El agrio contrapunteo entre estadounidenses y británicos alrededor de la carne de pollo producida en el primer país, es apenas el capítulo más reciente de un debate mucho más amplio que bien puede resumirse en la lucha del cómo contra el qué.
La práctica de sumergir el pollo sacrificado en soluciones químicas aprobadas por autoridades sanitarias es habitual en esta parte del Atlántico y en otras regiones del globo. Es lo que en Europa llaman “pollos clorados”, suponiendo algo malo, riesgoso, peligroso.
Los crudos hechos muestran que se trata de una práctica nada novedosa, con décadas de uso sin arrojar evidencia alguna de afectación a la salud humana ni dentro ni fuera de los Estados Unidos, uno de los mayores exportadores mundiales de este popular alimento.
La objeción europea no se centra entonces en el qué (la inocuidad y valor nutritivo del alimento), sino en el cómo se produce, pues alegan descuidos sanitarios previos en la cadena productiva que se disfrazarían al final con estos “baños clorados”.

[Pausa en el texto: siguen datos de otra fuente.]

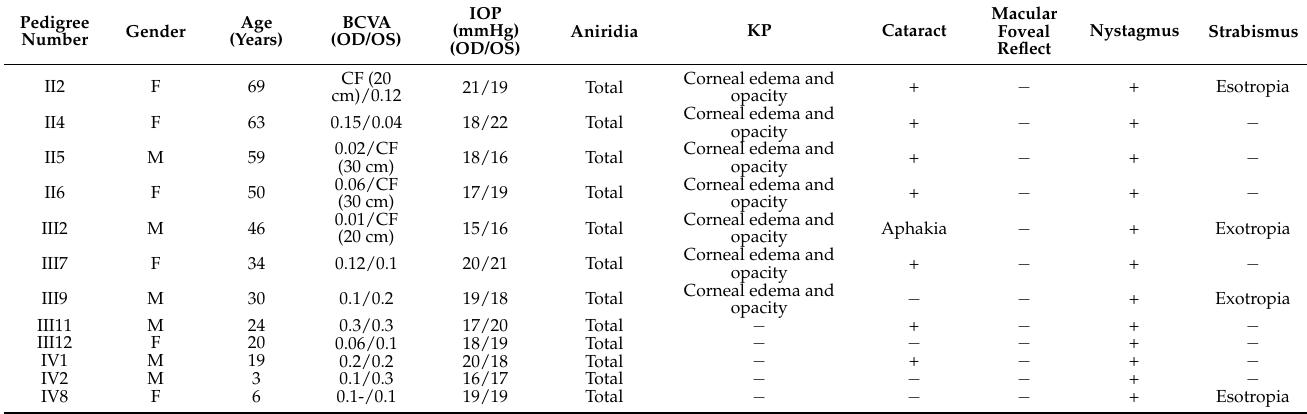
Table 1. Clinical details of patients of the recruited family.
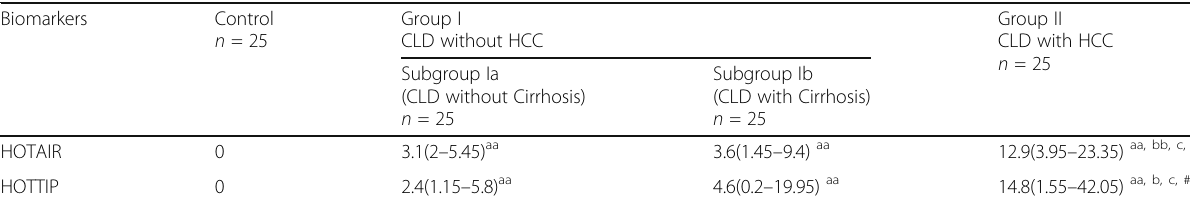
Table 4 Biomarkers gene expression in the studied groups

Esa posición recuerda otras tantas que anteponen consideraciones de difícil medición por manejar presupuestos subjetivos – cuando no hipotéticos – y que por lo mismo, los hace de imposible comprobación en cuanto a su impacto efectivo en la inocuidad del producto final.
Recordemos que, pese a los evidentes beneficios en productividad con inocuidad, hay quienes siguen peleando contra los cultivos transgénicos. Y lo hacen con argumentos que también resultan difíciles de debatir: un supuesto efecto acumulativo en la salud humana, el mismo de los europeos contra los mal llamados “pollos clorados”.
Algo que nadie sabe si está pasando o si pasará. Bajo ese argumento, casi cualquier cosa puede ser peligrosa -hasta beber agua que se trata con cloro para hacerla potable- entraría en el ámbito de las paralizantes dudas que se plantean como poderosas razones.
Y no quiero profundizar en el caso de los huevos libres de jaula (de nuevo, cómo versus qué), sobre el cual ya he sentado una posición. Son temas en donde el mercado y el imaginario de los consumidores pesarán sobre la evidencia fáctica.
La OMS asegura que una de cada 10 personas enferma por ingesta de alimentos contaminados cada año, y 420,000 mueren como consecuencia de las enfermedades desarrolladas por estos alimentos. Lo que no pude demostrarse es si un pollo clorado o uno europeo tienen que ver específicamente con ello, por el solo hecho de ser lo uno o lo otro.